- _Texte d'étude_
-----
Bassora, ville pétrolière du sud irakien théâtre de manifestations meurtrières contre la corruption la semaine écoulée, profitait du retour au calme dimanche après un coup de théâtre politique à Bagdad, mais n'entend pas abandonner ses revendications.

Au premier jour de la semaine --le dimanche en Irak--, cette cité d'environ trois millions d'habitants était de nouveau animée, après plusieurs nuits de violences qui ont tué 12 manifestants et réduit en cendres nombre des institutions de la ville.

"Après une semaine de fumée et de colère, tout est redevenu normal", assure à l'AFP Faëq Abdel Karim, photographe de mariage de 44 ans dont le studio est installé en bordure d'une rue passante du centre-ville où le concert habituel de klaxons a repris.
-----
- _Informations présentées_
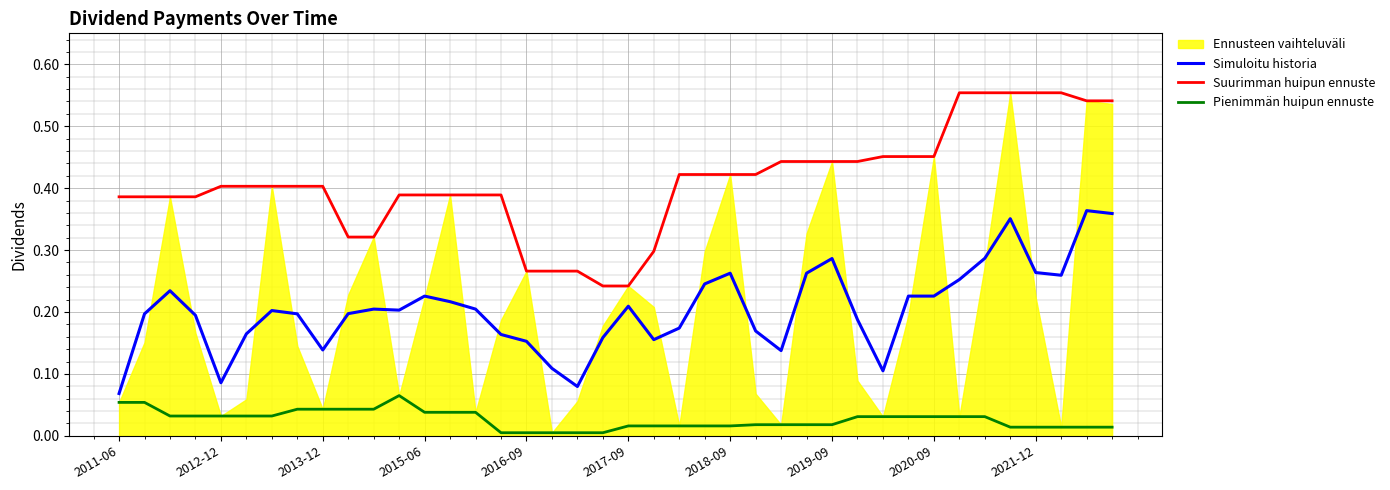

Which category has the lowest value in the Pienimmän huipun ennuste series?

15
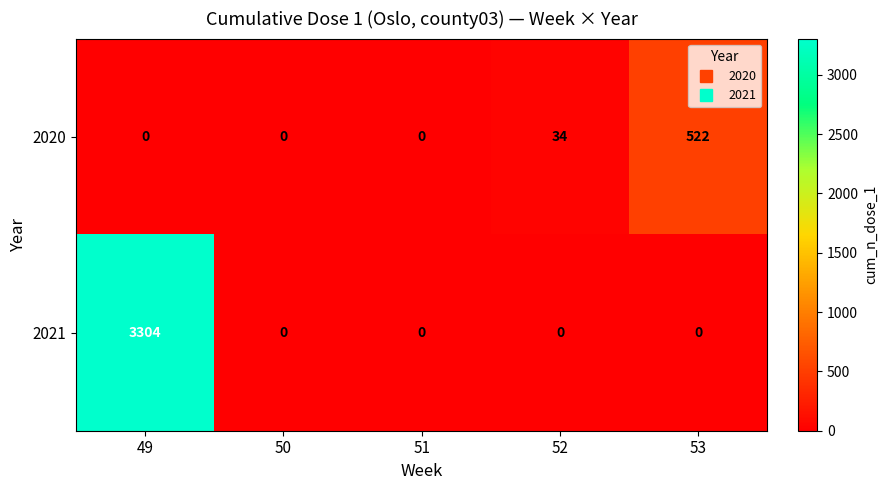

At which category is the sum across all series the highest?

49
-----
- _Consigne A_
Résumez le texte d'étude en deux phrases.
- _Consigne B_
Recopiez fidèlement le passage du texte d'étude qui commence par « Au premier jour » et se poursuit jusqu'à « klaxons a repris. ».
- _Consigne C_
Répondez aux questions suivantes d'après le texte d'étude.
(i) Combien de manifestants les nuits de violences ont-elles tués ?
(ii) Combien d'habitants compte environ Bassora ?
(iii) Quel âge a Faëq Abdel Karim ?

- _Zone de réponse A_
Bassora, ville pétrolière du sud de l'Irak où des manifestations meurtrières contre la corruption ont eu lieu la semaine écoulée, a retrouvé le calme dimanche après un coup de théâtre politique à Bagdad, sans pour autant abandonner ses revendications. Après plusieurs nuits de violences qui ont tué 12 manifestants et réduit en cendres nombre d'institutions, cette ville d'environ trois millions d'habitants était de nouveau animée, et un photographe de mariage affirme que tout est redevenu normal.

- _Zone de réponse B_
Au premier jour de la semaine --le dimanche en Irak--, cette cité d'environ trois millions d'habitants était de nouveau animée, après plusieurs nuits de violences qui ont tué 12 manifestants et réduit en cendres nombre des institutions de la ville.

"Après une semaine de fumée et de colère, tout est redevenu normal", assure à l'AFP Faëq Abdel Karim, photographe de mariage de 44 ans dont le studio est installé en bordure d'une rue passante du centre-ville où le concert habituel de klaxons a repris.

- _Zone de réponse C_
(i) 12 manifestants.
(ii) Environ trois millions d'habitants.
(iii) 44 ans.